Un atout de taille pour une filière de la construction désormais soumise à la nouvelle réglementation environnementale RE2020, qui consiste entre autres à diminuer l'impact carbone des bâtiments neufs, en comptabilisant les émissions générées sur l'ensemble de son cycle de vie, de la construction à la déconstruction.

En parallèle de cette décarbonation de la filière construction, le béton de bois de CCB présente d'autres avantages, notamment sa mise en œuvre. Le béton est en effet mis en place dans des panneaux fabriqués en usine. Sur le chantier, l'assemblage des panneaux se fait en quelques heures, limitant ainsi les nuisances pour les riverains et facilitant les opérations de mise en œuvre dans un contexte de pénurie de main d'œuvre.

"Pour l'utilisateur final, notre solution présente également plusieurs atouts : une isolation thermique et acoustique très intéressante et une respirabilité améliorée par rapport aux matériaux traditionnels". Selon Cédrik Longin, le prix final se situe dans les prix marchés, entre construction traditionnelle et construction bois.
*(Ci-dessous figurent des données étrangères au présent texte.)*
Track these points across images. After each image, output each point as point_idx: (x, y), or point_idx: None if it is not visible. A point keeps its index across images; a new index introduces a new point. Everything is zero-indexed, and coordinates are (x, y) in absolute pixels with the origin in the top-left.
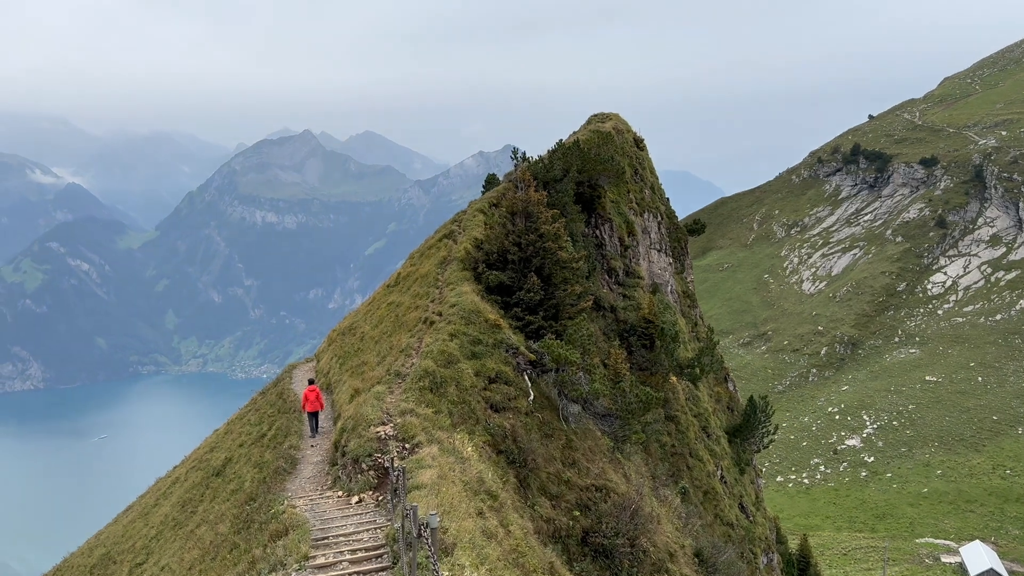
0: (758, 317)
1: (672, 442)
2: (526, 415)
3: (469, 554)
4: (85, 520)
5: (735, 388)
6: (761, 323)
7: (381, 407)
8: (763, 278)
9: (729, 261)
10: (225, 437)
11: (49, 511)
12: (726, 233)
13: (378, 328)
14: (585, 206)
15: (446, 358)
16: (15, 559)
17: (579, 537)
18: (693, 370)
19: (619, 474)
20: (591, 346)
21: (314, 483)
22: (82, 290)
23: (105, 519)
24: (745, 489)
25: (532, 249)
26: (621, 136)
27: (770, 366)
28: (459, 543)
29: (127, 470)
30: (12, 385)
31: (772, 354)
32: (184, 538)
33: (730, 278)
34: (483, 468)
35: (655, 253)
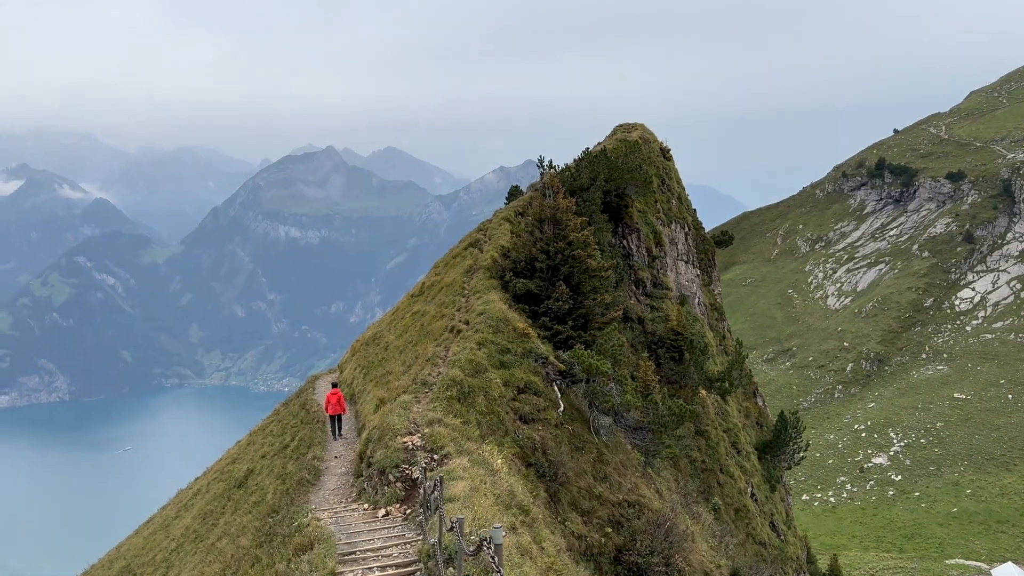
0: (782, 332)
1: (702, 458)
2: (556, 427)
3: (508, 572)
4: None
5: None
6: (785, 339)
7: (408, 416)
8: (787, 293)
9: (752, 276)
10: (247, 448)
11: (73, 523)
12: (749, 248)
13: (403, 337)
14: (612, 215)
15: (474, 367)
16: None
17: (612, 555)
18: (723, 384)
19: (652, 489)
20: (622, 357)
21: (338, 495)
22: (108, 304)
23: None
24: (776, 507)
25: (561, 257)
26: (648, 146)
27: (795, 382)
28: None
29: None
30: (38, 397)
31: (797, 370)
32: (205, 551)
33: (753, 293)
34: (513, 481)
35: (682, 264)
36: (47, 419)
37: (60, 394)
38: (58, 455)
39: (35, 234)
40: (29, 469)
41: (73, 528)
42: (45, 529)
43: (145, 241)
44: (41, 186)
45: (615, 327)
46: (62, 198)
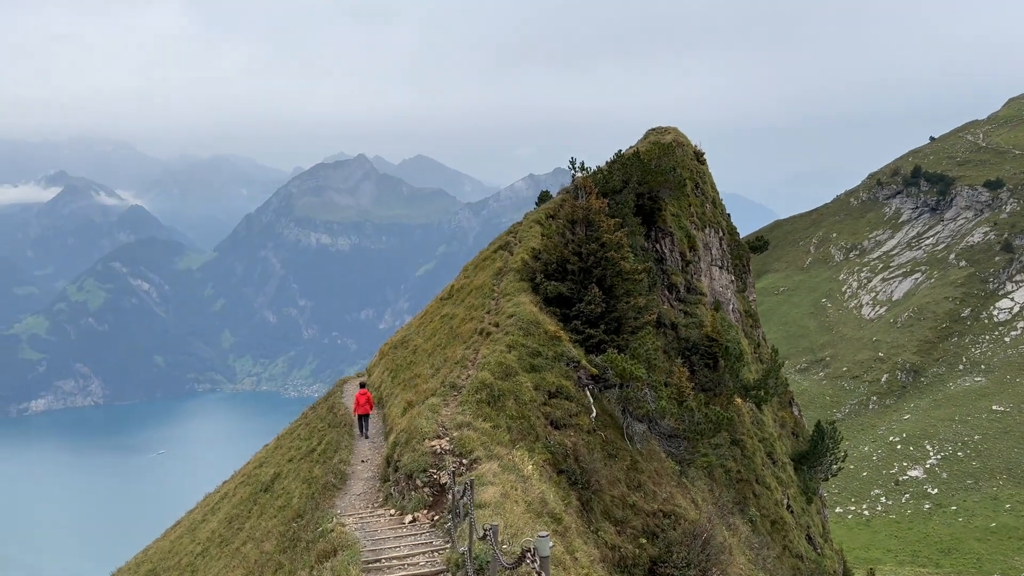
0: (815, 342)
1: (738, 468)
2: (588, 433)
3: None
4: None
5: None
6: (819, 348)
7: (436, 420)
8: (821, 302)
9: (785, 284)
10: (274, 452)
11: (107, 525)
12: (782, 256)
13: (431, 340)
14: (645, 219)
15: (504, 370)
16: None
17: (646, 567)
18: (759, 392)
19: (687, 500)
20: (656, 362)
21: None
22: (142, 309)
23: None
24: (812, 519)
25: (593, 259)
26: (681, 149)
27: (828, 393)
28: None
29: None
30: (74, 401)
31: (830, 380)
32: (229, 556)
33: (786, 302)
34: (545, 488)
35: (716, 270)
36: (82, 422)
37: (95, 398)
38: (93, 458)
39: (72, 240)
40: (65, 472)
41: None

Pour le commercialiser, CCB Greentech a bâti son business model sur un process en plusieurs étapes jusqu'au client final : l'entreprise iséroise vend les granulats de bois et licencie son savoir-faire auprès de pré-fabricants, qui se chargent de produire les panneaux à partir de ce béton de bois. Eux-mêmes les commercialisent ensuite auprès des constructeurs.

Exemple régional très récent de schéma : la construction en cours de plusieurs dizaines de logements sociaux à Bonson dans la Loire pour le bailleur Le Toit Forezien, à partir de béton de bois. CCB a vendu son granulat à l'entreprise Préfa du Léman qui a produit les panneaux et les a fournis au constructeur IDM Construction.